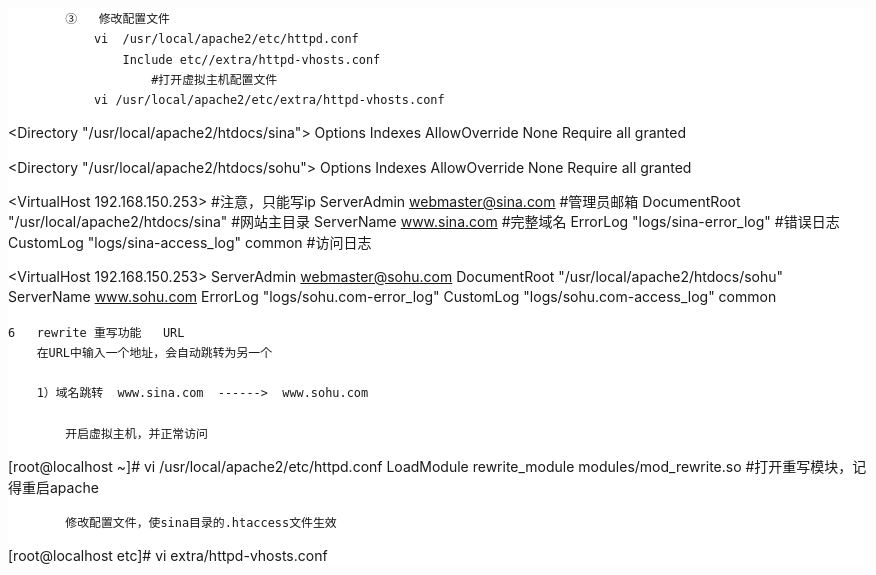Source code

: 			③ 	修改配置文件
				vi  /usr/local/apache2/etc/httpd.conf
					Include etc//extra/httpd-vhosts.conf
						#打开虚拟主机配置文件
				vi /usr/local/apache2/etc/extra/httpd-vhosts.conf

 

<Directory "/usr/local/apache2/htdocs/sina">
    Options Indexes
    AllowOverride None
Require all granted 
</Directory>

<Directory "/usr/local/apache2/htdocs/sohu">
    Options Indexes
    AllowOverride None
    Require all granted 
</Directory>

<VirtualHost 192.168.150.253>
	#注意，只能写ip
    ServerAdmin webmaster@sina.com
		#管理员邮箱
    DocumentRoot "/usr/local/apache2/htdocs/sina"
		#网站主目录
    ServerName www.sina.com
		#完整域名
    ErrorLog "logs/sina-error_log"
		#错误日志
    CustomLog "logs/sina-access_log" common
		#访问日志
</VirtualHost>

<VirtualHost 192.168.150.253>
    ServerAdmin webmaster@sohu.com
    DocumentRoot "/usr/local/apache2/htdocs/sohu"
    ServerName www.sohu.com
    ErrorLog "logs/sohu.com-error_log"
    CustomLog "logs/sohu.com-access_log" common
</VirtualHost>
				

	6	rewrite	重写功能   URL 
		在URL中输入一个地址，会自动跳转为另一个

		1）域名跳转	www.sina.com  ------>  www.sohu.com

			开启虚拟主机，并正常访问 

[root@localhost ~]# vi /usr/local/apache2/etc/httpd.conf
LoadModule rewrite_module modules/mod_rewrite.so
#打开重写模块，记得重启apache

			修改配置文件，使sina目录的.htaccess文件生效

[root@localhost etc]# vi extra/httpd-vhosts.conf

WHAT THIS TASK INVOLVES: Copy all of the records above, character for character, but leave the pictures out of your copy.

RESPONSE FOR THIS EXERCISE:
Source code

: 			③ 	修改配置文件
				vi  /usr/local/apache2/etc/httpd.conf
					Include etc//extra/httpd-vhosts.conf
						#打开虚拟主机配置文件
				vi /usr/local/apache2/etc/extra/httpd-vhosts.conf

 

<Directory "/usr/local/apache2/htdocs/sina">
    Options Indexes
    AllowOverride None
Require all granted 
</Directory>

<Directory "/usr/local/apache2/htdocs/sohu">
    Options Indexes
    AllowOverride None
    Require all granted 
</Directory>

<VirtualHost 192.168.150.253>
	#注意，只能写ip
    ServerAdmin webmaster@sina.com
		#管理员邮箱
    DocumentRoot "/usr/local/apache2/htdocs/sina"
		#网站主目录
    ServerName www.sina.com
		#完整域名
    ErrorLog "logs/sina-error_log"
		#错误日志
    CustomLog "logs/sina-access_log" common
		#访问日志
</VirtualHost>

<VirtualHost 192.168.150.253>
    ServerAdmin webmaster@sohu.com
    DocumentRoot "/usr/local/apache2/htdocs/sohu"
    ServerName www.sohu.com
    ErrorLog "logs/sohu.com-error_log"
    CustomLog "logs/sohu.com-access_log" common
</VirtualHost>
				

	6	rewrite	重写功能   URL 
		在URL中输入一个地址，会自动跳转为另一个

		1）域名跳转	www.sina.com  ------>  www.sohu.com

			开启虚拟主机，并正常访问 

[root@localhost ~]# vi /usr/local/apache2/etc/httpd.conf
LoadModule rewrite_module modules/mod_rewrite.so
#打开重写模块，记得重启apache

			修改配置文件，使sina目录的.htaccess文件生效

[root@localhost etc]# vi extra/httpd-vhosts.conf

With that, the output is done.